Lawyer for the Boston Strangler, Patty Hearst, OJ Simpson worked with theatrical flair
The New York Times report that celebrity lawyer F. Lee Bailey, the criminal lawyer who invited juries into the twilight zone of reasonable doubt in defense of Patricia Hearst, O.J. Simpson, the Boston Strangler, the army commander at the My Lai Massacre in Vietnam and other notorious cases, died on Thursday in Atlanta. He was 87.
His son Bendrix confirmed the death, in hospice care, but did not specify the cause. He said his father had been in poor health in recent years and living in Georgia to be near another son, Scott.

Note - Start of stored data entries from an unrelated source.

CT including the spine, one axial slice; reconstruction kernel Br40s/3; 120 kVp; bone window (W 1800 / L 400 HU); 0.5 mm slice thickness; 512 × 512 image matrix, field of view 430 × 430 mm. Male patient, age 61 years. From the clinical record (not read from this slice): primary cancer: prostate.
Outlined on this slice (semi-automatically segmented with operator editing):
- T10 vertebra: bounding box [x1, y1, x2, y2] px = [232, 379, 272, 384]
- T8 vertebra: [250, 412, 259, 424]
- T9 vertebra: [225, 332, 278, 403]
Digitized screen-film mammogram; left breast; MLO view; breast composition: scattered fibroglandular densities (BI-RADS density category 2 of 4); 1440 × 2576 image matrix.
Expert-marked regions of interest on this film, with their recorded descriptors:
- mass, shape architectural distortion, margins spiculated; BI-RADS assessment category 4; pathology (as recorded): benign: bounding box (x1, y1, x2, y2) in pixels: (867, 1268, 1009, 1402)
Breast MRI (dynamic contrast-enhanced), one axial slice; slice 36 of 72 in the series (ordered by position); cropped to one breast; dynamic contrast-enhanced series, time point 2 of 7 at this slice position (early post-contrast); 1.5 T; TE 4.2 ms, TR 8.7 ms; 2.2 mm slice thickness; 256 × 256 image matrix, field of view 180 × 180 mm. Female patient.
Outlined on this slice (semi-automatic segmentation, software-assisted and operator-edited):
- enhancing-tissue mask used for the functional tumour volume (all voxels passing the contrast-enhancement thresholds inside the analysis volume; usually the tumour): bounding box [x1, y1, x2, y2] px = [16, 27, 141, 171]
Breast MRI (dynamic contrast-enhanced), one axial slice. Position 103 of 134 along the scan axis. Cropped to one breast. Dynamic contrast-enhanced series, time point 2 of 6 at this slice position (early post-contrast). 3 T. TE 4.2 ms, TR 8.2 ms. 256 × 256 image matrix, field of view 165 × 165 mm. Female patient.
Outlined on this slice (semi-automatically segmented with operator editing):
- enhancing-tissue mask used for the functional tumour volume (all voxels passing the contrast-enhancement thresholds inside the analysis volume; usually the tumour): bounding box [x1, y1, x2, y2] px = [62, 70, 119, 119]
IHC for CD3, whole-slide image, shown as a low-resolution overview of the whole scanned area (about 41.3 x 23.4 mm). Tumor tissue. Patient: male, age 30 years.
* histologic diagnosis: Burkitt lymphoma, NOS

Bailey flew warplanes, sailed yachts, dropped out of Harvard, wrote books, touted himself on television, was profiled in countless newspapers, ran a detective agency, married four times, carried a gun, took on seemingly hopeless cases and courted trouble, including professionally.
During his career, he was charged with perjury and contempt of court. He was disbarred in Florida in 2001 and in Massachusetts two years later. In 2016 he filed for bankruptcy in Maine.
Bailey became a true legendary lawyer to an entire generation. He had a colorful life and added a drama to his courtroom presentation – an audacious, larger-than-life defender in the traditions of Clarence Darrow and Edward Bennett Williams, producing lawyerly entertainment long before Court TV or reality television shows, The Times reported.
As part of the ‘dream team’ representing footballer OJ Simpson in a trial that held America and much of the Western world spellbound.
His cross-examination of a Los Angeles detective who investigated the murder of Simpson’s wife was seen as a key factor in securing a not guilty verdict. Mr Bailey argued without success that the detective had planted a crucial piece of evidence, a bloodstained glove.
However, he undermined the detective’s credibility with recordings that destroyed his claim not to have used racial slurs.
Headline Cases
But his lengthy career involved numerous major cases that made headlines.
In 1971, Bailey successfully defended Capt Ernest Medina, who was court-martialled over the massacre of 104 people in the village of My Lai, in what was then South Vietnam.
He took on the case of Patricia Hearst, a newspaper heiress who was kidnapped in 1974, when she was just 19 years old, by a violent far-left group calling itself the Symbionese Liberation Army.
Hearst ended up taking part in armed robberies organised by the group – Bailey argued that she had been brainwashed. Although convicted and imprisoned she was subsequently pardoned by President Jimmy Carter.